Friday, April 24, 2009

Histograms in gnuplot

I'm pretty new to gnuplot, but have found it to be a handy tool for simple plots.  

Today I needed to generate a simple histogram.  Rather than creating a permanent script I've just been piping a string into gnuplot from echo.

echo "set terminal png;\
set output 'timings.png';\
set style fill solid 0.5 border -1;\
set xlabel 'chunks';\
set ylabel 'time to complete (m)';\
set key autotitle columnhead;\
set title 'timings on 20 nodes';\
set auto x;\
plot 'timings.tsv' u 2:xticlabels(1) with boxes lt 2;"\
|  gnuplot


and out pops a nice histogram (sorry, can't post this example as it's work related).

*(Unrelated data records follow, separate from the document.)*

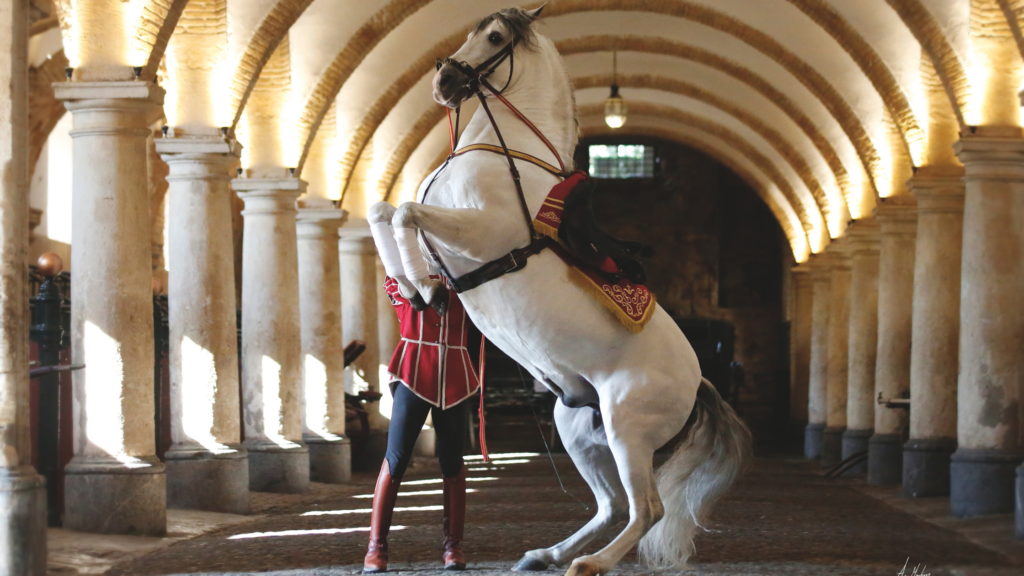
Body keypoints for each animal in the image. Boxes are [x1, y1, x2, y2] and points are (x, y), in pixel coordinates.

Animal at [369, 6, 751, 575]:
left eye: (495, 37)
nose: (444, 82)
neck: (503, 154)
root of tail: (698, 381)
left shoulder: (483, 233)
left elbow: (405, 213)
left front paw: (418, 283)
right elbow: (384, 210)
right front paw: (415, 287)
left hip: (626, 428)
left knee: (647, 508)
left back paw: (589, 563)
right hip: (576, 426)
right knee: (612, 505)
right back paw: (544, 553)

The input file had column headers and the first column was used as the xlabels (see the xticlabels call above?)

Thursday, April 23, 2009

Stacktrace from a running process

There have been a few occasions where I've been very confused as to why a process is taking a long time to run (usualy Java processes).  It's often handy to request a stacktrace from the running process; you can do this without terminating it by issuing 'kill -3 <pid>'.   Good, eh?

Unix Join with tabs

This one had me scratching my head for a while yesterday.  When you use the unix 'join' command with the default separators (whitespace) then you can join tab delimited files, but the output is space delimited.

I tried specifying the join character with -t "\t" or -t '\t' and even the despearate -t\t, but none of that works.  Turns out you have to use an *actual* quoted tab character (which I found through a quick google search, the solution was here, thank you JJinuxLand).  

You can insert a tab on the command line with the following key combo "ctrl-v <tab>".

Update: the easier way of doing this is to use the special quoting construct $'string' e.g. join -t $'\t'
See the "QUOTING" section of the bash man page for details.

print "Hello World!"

Hi,

I'm intending for this blog to just be a brain export of any useful/interesting or confusing things I come across in the course of my work.  It'll probably contain items on MySQL, relational databases in general, Unix/Linux, Perl, Java, bash, svn, eclipse and the like.  It may also end up having some interesting or surprising biology/biochemistry/bioinformatics items as well.